I wouldn’t be surprised to meet a white Jasmine or anything, but that’s what the list says and I assume it comes from real data.

My daughter’s name is also on the list which surprised me when I originally saw this story in 2006 because it’s never been a common name on the SS database, but it’s an awesome name so that’s okay. My boyfriend’s name is on the list too but that’s no surprise.

My name is never on any list and I like that.

I wonder if “sounding” means they gave people a long list of names and that those were the ones people identified as “white” names or “black” names most consistently. So it’s not really about what people actually name there kids, but what impression people have of those kids.

I wish they’d redo that study with class indicators rather than race indicators: I bet Andre and Asia get called back a lot more than Synasty or Willie do, and I also suspect that Connor and Abigail get called back more often than Duane and Tammy do.

Jasmine is perfectly good for a girl who’s white, black, or hispanic: as long as she is a stripper.

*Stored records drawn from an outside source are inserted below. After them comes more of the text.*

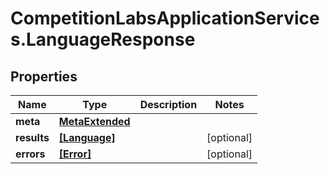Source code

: # CompetitionLabsApplicationServices.LanguageResponse

## Properties

Name | Type | Description | Notes
------------ | ------------- | ------------- | -------------
**meta** | [**MetaExtended**](MetaExtended.md) |  | 
**results** | [**[Language]**](Language.md) |  | [optional] 
**errors** | [**[Error]**](Error.md) |  | [optional] 


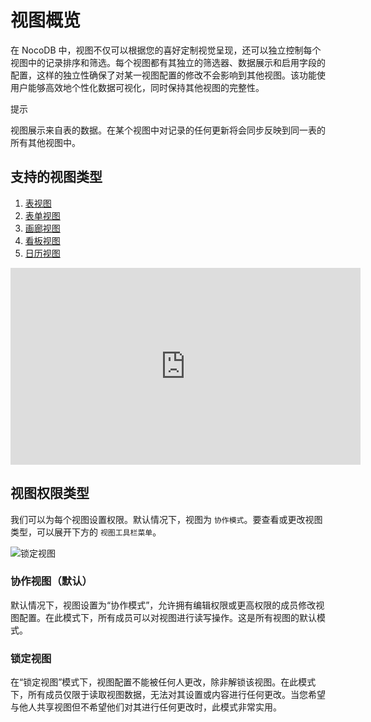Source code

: # 视图概览

在 NocoDB 中，视图不仅可以根据您的喜好定制视觉呈现，还可以独立控制每个视图中的记录排序和筛选。每个视图都有其独立的筛选器、数据展示和启用字段的配置，这样的独立性确保了对某一视图配置的修改不会影响到其他视图。该功能使用户能够高效地个性化数据可视化，同时保持其他视图的完整性。

提示

视图展示来自表的数据。在某个视图中对记录的任何更新将会同步反映到同一表的所有其他视图中。

## 支持的视图类型

1.  [表视图](https://docs.nocodb.com/views/view-types/grid)
2.  [表单视图](https://docs.nocodb.com/views/view-types/form)
3.  [画廊视图](https://docs.nocodb.com/views/view-types/gallery)
4.  [看板视图](https://docs.nocodb.com/views/view-types/kanban)
5.  [日历视图](https://docs.nocodb.com/views/view-types/calendar)

<iframe width="560" height="315" src="https://www.youtube.com/embed/gVk5ZwMwANU?si=JcUazOp0SFWyJ6a-&amp;start=24" frameborder="0" allow="accelerometer; autoplay; clipboard-write; encrypted-media; gyroscope; picture-in-picture"></iframe>

## 视图权限类型

我们可以为每个视图设置权限。默认情况下，视图为 `协作模式`。要查看或更改视图类型，可以展开下方的 `视图工具栏菜单`。

![锁定视图](https://docs.nocodb.com/assets/images/locked-view-98e409b4c0859f73d2d59b6e418d338b.png)

### 协作视图（默认）

默认情况下，视图设置为“协作模式”，允许拥有编辑权限或更高权限的成员修改视图配置。在此模式下，所有成员可以对视图进行读写操作。这是所有视图的默认模式。

### 锁定视图

在“锁定视图”模式下，视图配置不能被任何人更改，除非解锁该视图。在此模式下，所有成员仅限于读取视图数据，无法对其设置或内容进行任何更改。当您希望与他人共享视图但不希望他们对其进行任何更改时，此模式非常实用。
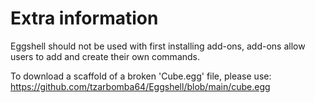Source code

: # Extra information

Eggshell should not be used with first installing add-ons, add-ons allow users to add and create their own commands.

To download a scaffold of a broken 'Cube.egg' file, please use: https://github.com/tzarbomba64/Eggshell/blob/main/cube.egg
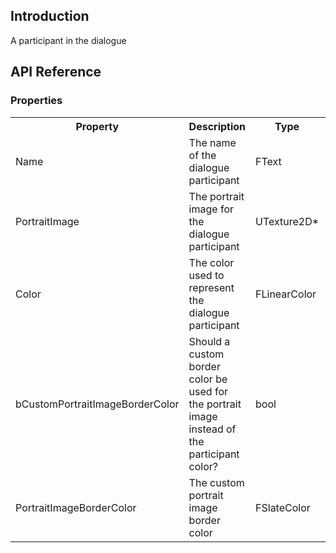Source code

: ## Introduction
A participant in the dialogue

## API Reference
### Properties
<table>
	<tr>
		<th>Property</th>
		<th>Description</th>
		<th>Type</th>
		<th>Default Value</th>
	</tr>
	<tr>
		<td>Name</td>
		<td>The name of the dialogue participant</td>
		<td>FText</td>
		<td></td>
	</tr>
	<tr>
		<td>PortraitImage</td>
		<td>The portrait image for the dialogue participant</td>
		<td>UTexture2D*</td>
		<td><code>nullptr</code></td>
	</tr>
	<tr>
		<td>Color</td>
		<td>The color used to represent the dialogue participant</td>
		<td>FLinearColor</td>
		<td>FLinearColor::Black</td>
	</tr>
	<tr>
		<td>bCustomPortraitImageBorderColor</td>
		<td>Should a custom border color be used for the portrait image instead of the participant color?</td>
		<td>bool</td>
		<td>false</td>
	</tr>
	<tr>
		<td>PortraitImageBorderColor</td>
		<td>The custom portrait image border color</td>
		<td>FSlateColor</td>
		<td>FSlateColo</td>
	</tr>
</table>
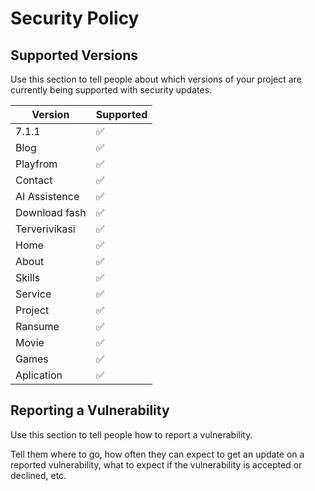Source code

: # Security Policy

## Supported Versions

Use this section to tell people about which versions of your project are
currently being supported with security updates.

| Version | Supported          |
| ------- | ------------------ |
| 7.1.1   | :white_check_mark: |
| Blog   | :white_check_mark: |
| Playfrom   | :white_check_mark: |
| Contact   | :white_check_mark: |
| AI Assistence   | :white_check_mark: |
| Download fash   | :white_check_mark: |
| Terverivikasi   | :white_check_mark: |
| Home   | :white_check_mark: |
| About   | :white_check_mark: |
| Skills   | :white_check_mark: |
| Service   | :white_check_mark: |
| Project   | :white_check_mark: |
| Ransume   | :white_check_mark: |
| Movie   | :white_check_mark: |
| Games   | :white_check_mark: |
| Aplication   | :white_check_mark: |

## Reporting a Vulnerability

Use this section to tell people how to report a vulnerability.

Tell them where to go, how often they can expect to get an update on a
reported vulnerability, what to expect if the vulnerability is accepted or
declined, etc.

Perhaps. Or maybe it wasn’t a very long list. Otherwise I can’t really see “Xavier” for example being considered one of the blackest names. Or my daughter’s name, for that matter. All the white names seem really white though, except Cole seems pretty neutral to me.

Does anyone have the book Freakonomics to see where they’re getting this?

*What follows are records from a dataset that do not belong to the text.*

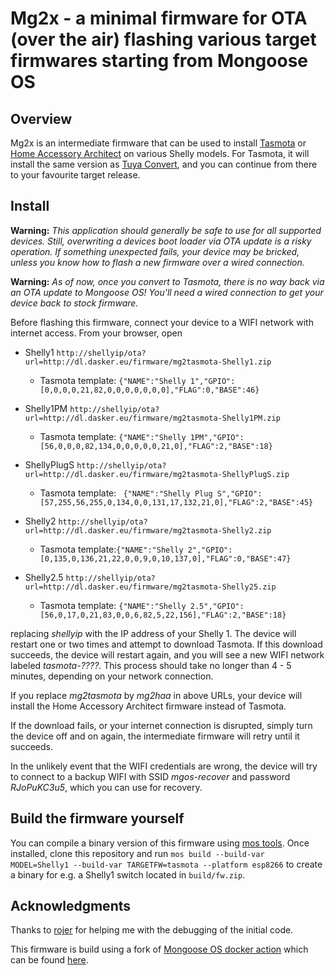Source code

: # Mg2x - a minimal firmware for OTA (over the air) flashing various target firmwares starting from Mongoose OS

## Overview

Mg2x is an intermediate firmware that can be used to install [Tasmota](https://github.com/arendst/Tasmota)
or [Home Accessory Architect](https://github.com/RavenSystem/haa) on various
Shelly models. For Tasmota, it will install the same version as [Tuya Convert](https://github.com/ct-Open-Source/tuya-convert/),
and you can continue from there to your favourite target release.

## Install

**Warning:** _This application should generally be safe to use for all supported
devices. Still, overwriting a devices boot loader via OTA update is a risky
operation. If something unexpected fails, your device may be bricked, unless you
know how to flash a new firmware over a wired connection._

**Warning:** _As of now, once you convert to Tasmota, there is no way back via
an OTA update to Mongoose OS! You'll need a wired connection to get your device
back to stock firmware._

Before flashing this firmware, connect your device to a WIFI network with
internet access. From your browser, open

  * Shelly1 `http://shellyip/ota?url=http://dl.dasker.eu/firmware/mg2tasmota-Shelly1.zip`
  	* Tasmota template: `{"NAME":"Shelly 1","GPIO":[0,0,0,0,21,82,0,0,0,0,0,0,0],"FLAG":0,"BASE":46}`

  * Shelly1PM `http://shellyip/ota?url=http://dl.dasker.eu/firmware/mg2tasmota-Shelly1PM.zip`
  	* Tasmota template: `{"NAME":"Shelly 1PM","GPIO":[56,0,0,0,82,134,0,0,0,0,0,21,0],"FLAG":2,"BASE":18}`
    
  * ShellyPlugS `http://shellyip/ota?url=http://dl.dasker.eu/firmware/mg2tasmota-ShellyPlugS.zip`
  	* Tasmota template: ` {"NAME":"Shelly Plug S","GPIO":[57,255,56,255,0,134,0,0,131,17,132,21,0],"FLAG":2,"BASE":45}`
			
  * Shelly2 `http://shellyip/ota?url=http://dl.dasker.eu/firmware/mg2tasmota-Shelly2.zip`
  	* Tasmota template:`{"NAME":"Shelly 2","GPIO":[0,135,0,136,21,22,0,0,9,0,10,137,0],"FLAG":0,"BASE":47}`
			
  * Shelly2.5 `http://shellyip/ota?url=http://dl.dasker.eu/firmware/mg2tasmota-Shelly25.zip`
  	* Tasmota template: `{"NAME":"Shelly 2.5","GPIO":[56,0,17,0,21,83,0,0,6,82,5,22,156],"FLAG":2,"BASE":18}`

replacing _shellyip_ with the IP address of your Shelly 1. The device will
restart one or two times and attempt to download Tasmota. If this download
succeeds, the device will restart again, and you will see a new WIFI network
labeled _tasmota-????_. This process should take no longer than 4 - 5 minutes,
depending on your network connection.

If you replace _mg2tasmota_ by _mg2haa_ in above URLs, your device will install
the Home Accessory Architect firmware instead of Tasmota.

If the download fails, or your internet connection is disrupted, simply turn the
device off and on again, the intermediate firmware will retry until it succeeds.

In the unlikely event that the WIFI credentials are wrong, the device will try
to connect to a backup WIFI with SSID _mgos-recover_ and password _RJoPuKC3u5_,
which you can use for recovery.

## Build the firmware yourself

You can compile a binary version of this firmware using [mos tools](https://mongoose-os.com/docs/mongoose-os/quickstart/setup.md#1-download-and-install-mos-tool). Once installed, clone this repository and run
`mos build --build-var MODEL=Shelly1 --build-var TARGETFW=tasmota --platform esp8266`
to create a binary for e.g. a Shelly1 switch located in `build/fw.zip`.

## Acknowledgments
Thanks to [rojer](https://github.com/rojer) for helping me with the debugging of
the initial code.

This firmware is build using a fork of [Mongoose OS docker action](https://github.com/dea82/mongoose-os-action)
which can be found [here](https://github.com/yaourdt/mongoose-os-action).
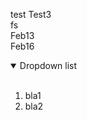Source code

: test
Test3<br>fs
<br>Feb13<br>Feb16
<details open>
<summary>Dropdown list</summary>
<br>

1. bla1
2. bla2

</details>
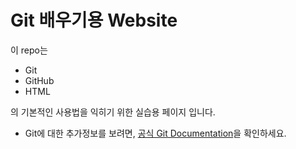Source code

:# Git 배우기용 Website

이 repo는
* Git
* GitHub
* HTML

의 기본적인 사용법을 익히기 위한 실습용 페이지 입니다.

* Git에 대한 추가정보를 보려면,
[공식 Git Documentation](http://git-scm.com/)을 확인하세요.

I don’t think of Duane as being lower class.

Get back to that stripper pole, Condoleeza, you got babies to feed.

One caveat from the owner of a creatively spelled name… I agree that we should never get upset (at least initially – I’ve had an aunt by marriage in the family for thirty years who still cannot spell my name right, but that’s a rant for another thread) when people misspell our names. Now mispronouncing it is something else entirely. If you’ve had to patiently explain how your name is pronounced repeatedly, after the twentieth time, that person is either willfully ignorant or certifiably an idiot.

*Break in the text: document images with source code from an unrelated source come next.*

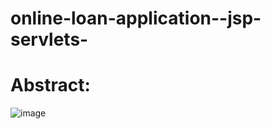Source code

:# online-loan-application--jsp-servlets-

Abstract:
========
![image](https://user-images.githubusercontent.com/74001872/148327552-bebd2822-aa46-4d68-afab-63faf5538429.png)

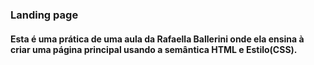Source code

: ### Landing page

#### Esta é uma prática de uma aula da Rafaella Ballerini onde ela ensina à criar uma página principal usando a semântica HTML e Estilo(CSS).



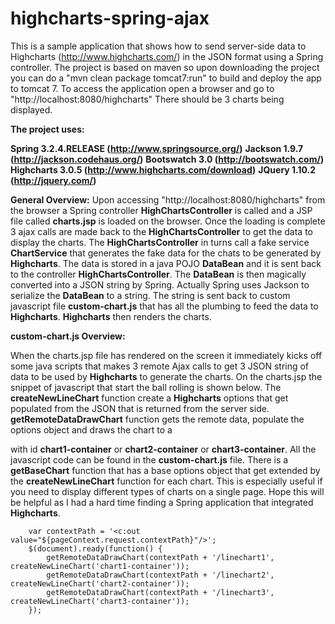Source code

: highcharts-spring-ajax
======================

This is a sample application that shows how to send server-side data to </b>Highcharts</b> (http://www.highcharts.com/) in the
JSON format using a Spring controller. The project is based on maven so upon downloading the project you can do a 
"mvn clean package tomcat7:run" to build and deploy the app to tomcat 7. To access the application open a browser and 
go to "http://localhost:8080/highcharts" There should be 3 charts being displayed. 

<b>The project uses:</b>

<b>Spring 3.2.4.RELEASE (http://www.springsource.org/)</b>
<b>Jackson 1.9.7 (http://jackson.codehaus.org/)</b>
<b>Bootswatch 3.0 (http://bootswatch.com/)</b>
<b>Highcharts 3.0.5 (http://www.highcharts.com/download)</b>
<b>JQuery 1.10.2 (http://jquery.com/)</b>


<b>General Overview:</b>
Upon accessing "http://localhost:8080/highcharts" from the browser a Spring controller <b>HighChartsController</b> is called
and a JSP file called <b>charts.jsp</b> is loaded on the browser. Once the loading is complete 3 ajax calls are made back to
the <b>HighChartsController</b> to get the data to display the charts. The <b>HighChartsController</b> in turns call a fake
service <b>ChartService</b> that generates the fake data for the chats to be generated by <b>Highcharts</b>. The data is stored in
a java POJO <b>DataBean</b> and it is sent back to the controller <b>HighChartsController</b>. The <b>DataBean</b> is then magically
converted into a JSON string by Spring. Actually Spring uses Jackson to serialize the <b>DataBean</b> to a string. The string
is sent back to custom javascript file <b>custom-chart.js</b> that has all the plumbing to feed the data to <b>Highcharts</b>.
<b>Highcharts</b> then renders the charts.

<b>custom-chart.js Overview:</b>

When the charts.jsp file has rendered on the screen it immediately kicks off some java scripts that makes 3 remote
Ajax calls to get 3 JSON string of data to be used by <b>Highcharts</b> to generate the charts. On the charts.jsp the
snippet of javascript that start the ball rolling is shown below. The <b>createNewLineChart</b> function create a
<b>Highcharts</b> options that get populated from the JSON that is returned from the server side. <b>getRemoteDataDrawChart</b>
function gets the remote data, populate the options object and draws the chart to a <div> with id <b>chart1-container</b>
or <b>chart2-container</b> or <b>chart3-container</b>. All the javascript code can be found in the <b>custom-chart.js</b> file.
There is a <b>getBaseChart</b> function that has a base options object that get extended by the <b>createNewLineChart</b>
function for each chart. This is especially useful if you need to display different types of charts on a single page.
Hope this will be helpful as I had a hard time finding a Spring application that integrated <b>Highcharts</b>.

  
  
        var contextPath = '<c:out value="${pageContext.request.contextPath}"/>';
        $(document).ready(function() {
            getRemoteDataDrawChart(contextPath + '/linechart1', createNewLineChart('chart1-container'));
            getRemoteDataDrawChart(contextPath + '/linechart2', createNewLineChart('chart2-container'));
            getRemoteDataDrawChart(contextPath + '/linechart3', createNewLineChart('chart3-container'));
        });
   
    
    
  

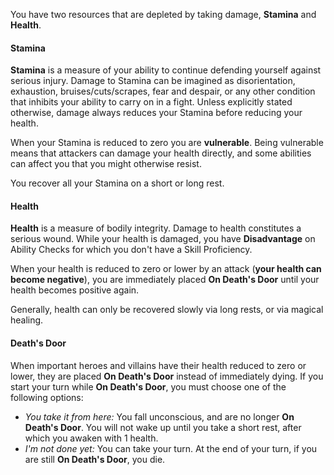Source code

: You have two resources that are depleted by taking damage, **Stamina** and **Health**.
#### Stamina
**Stamina** is a measure of your ability to continue defending yourself against serious injury. Damage to Stamina can be imagined as disorientation, exhaustion, bruises/cuts/scrapes, fear and despair, or any other condition that inhibits your ability to carry on in a fight. Unless explicitly stated otherwise, damage always reduces your Stamina before reducing your health.

When your Stamina is reduced to zero you are **vulnerable**. Being vulnerable means that attackers can damage your health directly, and some abilities can affect you that you might otherwise resist.

You recover all your Stamina on a short or long rest.
#### Health
**Health** is a measure of bodily integrity. Damage to health constitutes a serious wound. While your health is damaged, you have **Disadvantage** on Ability Checks for which you don't have a Skill Proficiency.

When your health is reduced to zero or lower by an attack (**your health can become negative**), you are immediately placed **On Death's Door** until your health becomes positive again.

Generally, health can only be recovered slowly via long rests, or via magical healing.
#### Death's Door
When important heroes and villains have their health reduced to zero or lower, they are placed **On Death's Door** instead of immediately dying. If you start your turn while **On Death's Door**, you must choose one of the following options:
* *You take it from here:* You fall unconscious, and are no longer **On Death's Door**. You will not wake up until you take a short rest, after which you awaken with 1 health.
* *I'm not done yet:* You can take your turn. At the end of your turn, if you are still **On Death's Door**, you die.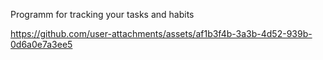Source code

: Programm for tracking your tasks and habits


https://github.com/user-attachments/assets/af1b3f4b-3a3b-4d52-939b-0d6a0e7a3ee5

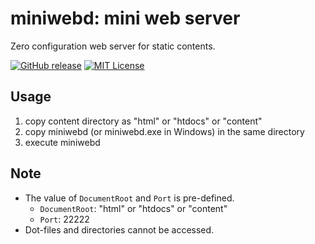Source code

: # miniwebd: mini web server

Zero configuration web server for static contents.

[![GitHub release](http://img.shields.io/github/release/takahashim/miniwebd.svg)][release]
[![MIT License](http://img.shields.io/badge/license-MIT-blue.svg)][license]

[release]: https://github.com/takahashim/miniwebd/releases
[license]: https://github.com/takahashim/miniwebd/blob/master/LICENSE

## Usage

1. copy content directory as "html" or "htdocs" or "content"
2. copy miniwebd (or miniwebd.exe in Windows) in the same directory
3. execute miniwebd

## Note

* The value of `DocumentRoot` and `Port` is pre-defined.
    * `DocumentRoot`: "html" or "htdocs" or "content"
    * `Port`: 22222
* Dot-files and directories cannot be accessed.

I should have used a different name. I think Duane is lower class for white people but not black people. It’s one of those names that was simply rural in the early part of the century. It’s sort of morphed into a mainstream name for black people but stayed a pretty country name for white people.

What’s interesting is that thinking about this, I really think girls’ names much more often carry class implications than boys’ names. It may reflect the way there is more variety in girls’ names in general.

I legally changed my middle name to something I’m sure no one has.

If I told you what it is, I bet you would not believe that I actually had considered it as a first name. Good thing I didn’t :slight_smile:

Is your point that it’s possible to achieve something important for someone who has that type of name? If so, nothing I have said contradicts it. If you think I’ve said that having such a name makes it impossible, you suck at reading/making inferences.

I hate these name threads because I understand people not wanting to put their name on here (I don’t either) but then we end up with all these teasers :frowning:

I have a common name, yet quite a few people misspell it. I don’t really mind “Emilie”, since that’s the French spelling, but I’ve seen people spell my name “Emely” and “Emilly.” What?!

While I understand that you don’t want to give your child a name that will get them lost in a sea of like-named classmates, that still leaves you plenty of room for familiar names. Take a look at the top 1000 baby names for some year, and skip down about 100 places on the list. You’ll see plenty of names that you recognize right away and which everyone knows how to spell, but which are used by less than 0.2% of the male or female population. And just going through my close relatives, I found that my sister, my mother, four of my aunts, one of my uncles, and one of my grandmothers weren’t on the list at all, thus having names shared by less than 0.0304% of the population, while all still being perfectly recognizable and familiar names.